Cows are offered maize silage mixed with straw once housed, with calves fed maize silage and those destined for the spring suckled calf sales being offered some concentrate feed in the run up to sales.
Pre-calving all cows receive a trace element bolus to ensure calves have vigour and cows are in the best condition to calve down easily.
Such has been the success of the herd that a number of primestock champions have been bred by the couple, including two champions at the Royal Welsh Winter Fair, Richard Wright’s 2013 winner Powerhouse Hella, a pedigree Limousin heifer, and Tip Top, a Limousin sired steer which won at Builth Wells for Scotsman, Blair Dufton, in 2016.
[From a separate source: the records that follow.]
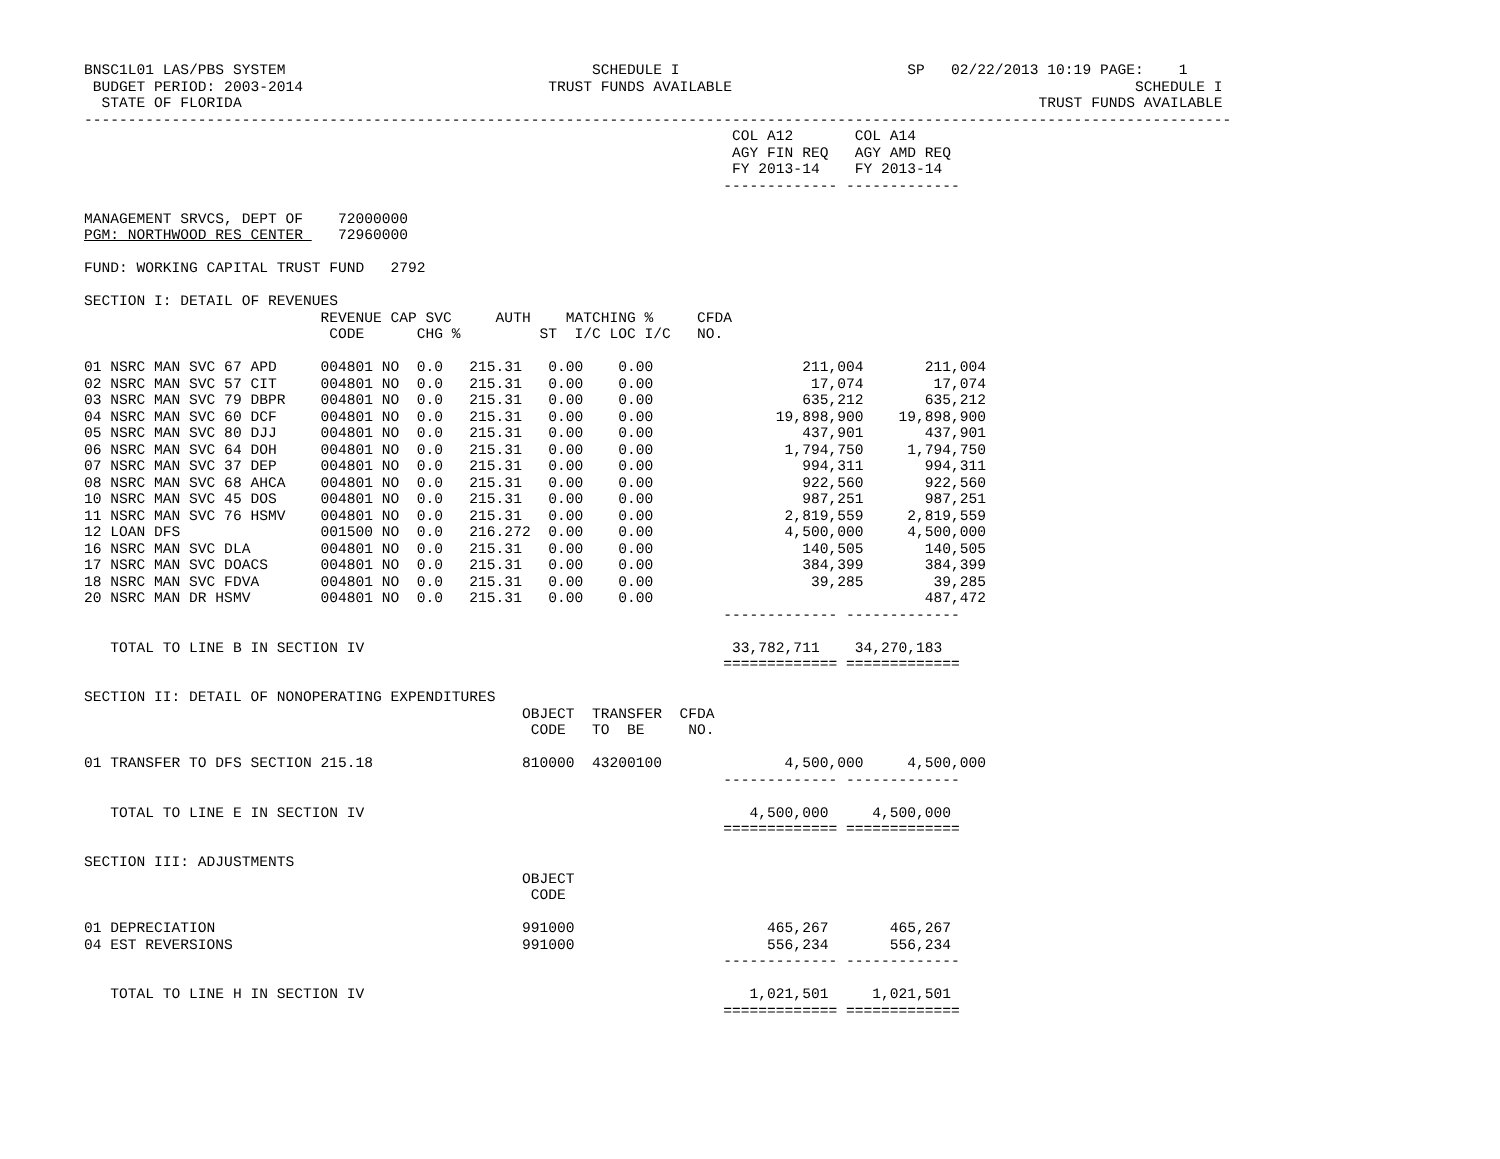BNSC1L01 LAS/PBS SYSTEM                                   SCHEDULE I                          SP   02/22/2013 10:19 PAGE:    1
 BUDGET PERIOD: 2003-2014                            TRUST FUNDS AVAILABLE                                              SCHEDULE I
  STATE OF FLORIDA                                                                                           TRUST FUNDS AVAILABLE
-----------------------------------------------------------------------------------------------------------------------------------
                                                                          COL A12       COL A14
                                                                          AGY FIN REQ   AGY AMD REQ
                                                                          FY 2013-14    FY 2013-14
                                                                         ------------- -------------

MANAGEMENT SRVCS, DEPT OF    72000000
PGM: NORTHWOOD RES CENTER    72960000

FUND: WORKING CAPITAL TRUST FUND   2792

SECTION I: DETAIL OF REVENUES
                           REVENUE CAP SVC     AUTH    MATCHING %     CFDA
                            CODE      CHG %         ST  I/C LOC I/C   NO.

01 NSRC MAN SVC 67 APD     004801 NO  0.0   215.31   0.00    0.00                 211,004       211,004
02 NSRC MAN SVC 57 CIT     004801 NO  0.0   215.31   0.00    0.00                  17,074        17,074
03 NSRC MAN SVC 79 DBPR    004801 NO  0.0   215.31   0.00    0.00                 635,212       635,212
04 NSRC MAN SVC 60 DCF     004801 NO  0.0   215.31   0.00    0.00              19,898,900    19,898,900
05 NSRC MAN SVC 80 DJJ     004801 NO  0.0   215.31   0.00    0.00                 437,901       437,901
06 NSRC MAN SVC 64 DOH     004801 NO  0.0   215.31   0.00    0.00               1,794,750     1,794,750
07 NSRC MAN SVC 37 DEP     004801 NO  0.0   215.31   0.00    0.00                 994,311       994,311
08 NSRC MAN SVC 68 AHCA    004801 NO  0.0   215.31   0.00    0.00                 922,560       922,560
10 NSRC MAN SVC 45 DOS     004801 NO  0.0   215.31   0.00    0.00                 987,251       987,251
11 NSRC MAN SVC 76 HSMV    004801 NO  0.0   215.31   0.00    0.00               2,819,559     2,819,559
12 LOAN DFS                001500 NO  0.0   216.272  0.00    0.00               4,500,000     4,500,000
16 NSRC MAN SVC DLA        004801 NO  0.0   215.31   0.00    0.00                 140,505       140,505
17 NSRC MAN SVC DOACS      004801 NO  0.0   215.31   0.00    0.00                 384,399       384,399
18 NSRC MAN SVC FDVA       004801 NO  0.0   215.31   0.00    0.00                  39,285        39,285
20 NSRC MAN DR HSMV        004801 NO  0.0   215.31   0.00    0.00                               487,472
                                                                         ------------- -------------

   TOTAL TO LINE B IN SECTION IV                                          33,782,711    34,270,183
                                                                         ============= =============

SECTION II: DETAIL OF NONOPERATING EXPENDITURES
                                                  OBJECT  TRANSFER  CFDA
                                                   CODE   TO  BE     NO.

01 TRANSFER TO DFS SECTION 215.18                 810000  43200100              4,500,000     4,500,000
                                                                         ------------- -------------

   TOTAL TO LINE E IN SECTION IV                                            4,500,000     4,500,000
                                                                         ============= =============

SECTION III: ADJUSTMENTS
                                                  OBJECT
                                                   CODE

01 DEPRECIATION                                   991000                      465,267       465,267
04 EST REVERSIONS                                 991000                      556,234       556,234
                                                                         ------------- -------------

   TOTAL TO LINE H IN SECTION IV                                            1,021,501     1,021,501
                                                                         ============= =============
Adding to the glory, both Hella and Tip Top were sired by Powerhouse Elite, a bull bred by the Phillips and sold to breeding company Cogent. Other show success includes the 2011 reserve champion steer at the Royal Welsh Winter Fair, as well as the reserve champion baby beef animal at the same event in 2012 and reserve champion pedigree at the English Winter Fair in 2014.
“These show animals are sold, along with all the other store calves from the herd, in sales at Brecon, with a small number selected for the annual show potential sale at Brecon each February.
“The bulk of our cattle go through normal store cattle sales at 10-12 months old and weighing 370-460kg. They usually average between 280p/kg and 290p/kg,” he adds.
Such is the renown of the couple’s suckled calves that a number of other leading show calf breeders have purchased Powerhouse bulls to breed their own calves, including Craig Robertson and Mark Munro, while pedigree breeders Archie and John MacGregor of the Allanfauld herd bought Powerhouse Italic, a bull currently being marketed in Ireland by Powerful Genetics.
With the future in mind, both Colin and Wendy are keen to continue developing the herd with the support of their children Owen and Meg, both of whom play an active role in the farm. “Both of them are keen on the cattle and take an active part in local Young Farmers Clubs, including stock judging and tug of war, with both representing Wales in the sport despite living in England.”
Keeping a close eye on herd health the herd is Johnes level 2, BVD free and vaccinated for the disease, with reducing the impact of disease key to herd productivity. “As a result of a strict breeding, culling and health policy we have a herd of long-lived cows which hold their flesh, often belying their years and continually producing top quality calves,” adds Colin.